→ CONSIGNE
Recopiez fidèlement le passage de l'article ci-dessous sur les géants de la Tech, en commençant à « Ils ne laissent » et en terminant à « des volumes vendus). ».

Pourquoi, face aux géants de la Tech, la partie n’est pas perdue

Le temps est révolu, où la fragmentation du monde offrait aux roitelets de chaque industrie une zone naturelle de prospérité. La disparition des entraves au commerce, puis la numérisation de l’économie, ont provoqué l’émergence de nouveaux géants qui exercent une domination mondiale. L’absence de limites matérielles à leur expansion combinée à l’accumulation d’effets d’échelle, d’expérience et de réseau (la valeur d’une offre augmente exponentiellement avec le nombre d’utilisateurs) leur permet de régner sans partage sur des pans entiers de l’économie.

Ils ne laissent souvent à leurs concurrents que de maigres miettes, en bon gagnants qui raflent la mise (« the winner takes all »). Google et Facebook se sont ainsi arrogés 90% du marché français de la publicité sur mobile en 2017. Apple s’est octroyé 79% des profits mondiaux de l’industrie des smartphones en 2017 (avec seulement 15% des volumes vendus).

Non contents d’écraser leurs adversaires directs, leur stratégie de croissance non conventionnelle, selon le modèle du « bambou » (cf. notre article dans Forbes), les amène à prendre des positions offensives sur des secteurs connexes, ce qui renforce leur domination et sape les bases de puissance d’éventuels rivaux indirects. La visée hégémonique des GAFA et autres Goliaths de la Tech est si complète qu’ils laissent peu d’espoir aux nains qui menaceraient leurs plates-bandes actuelles ou futures. Et si, malgré tout, de nouveaux entrants réussissaient une percée, ils passeraient par les fourches caudines de leur service de Fusion & Acquisition, à la grande joie des actionnaires de la cible, ravis de troquer allégeance contre liquidités.

L’entreprise française Devialet montre pourtant que les jeux ne sont pas faits et que les outsiders peuvent déjouer les pronostics, s’ils parviennent à monter en puissance rapidement et à garder leur indépendance. Pour tirer leur épingle du jeu dans un contexte concurrentiel aussi peu favorable, ils ont tout intérêt à identifier un domaine sur lequel exercer une action oblique, en refusant la compétition frontale ; à puis accaparer prestement le marché convoité, en œuvrant à la bonne échelle, c’est-à-dire mondiale.

→ DOCUMENTS SOURCES
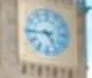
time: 4:45
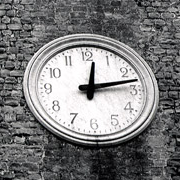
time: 12:12
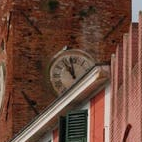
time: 10:58
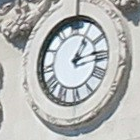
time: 1:13
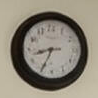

→ RÉPONSE COMPLÈTE
Ils ne laissent souvent à leurs concurrents que de maigres miettes, en bon gagnants qui raflent la mise (« the winner takes all »). Google et Facebook se sont ainsi arrogés 90% du marché français de la publicité sur mobile en 2017. Apple s’est octroyé 79% des profits mondiaux de l’industrie des smartphones en 2017 (avec seulement 15% des volumes vendus).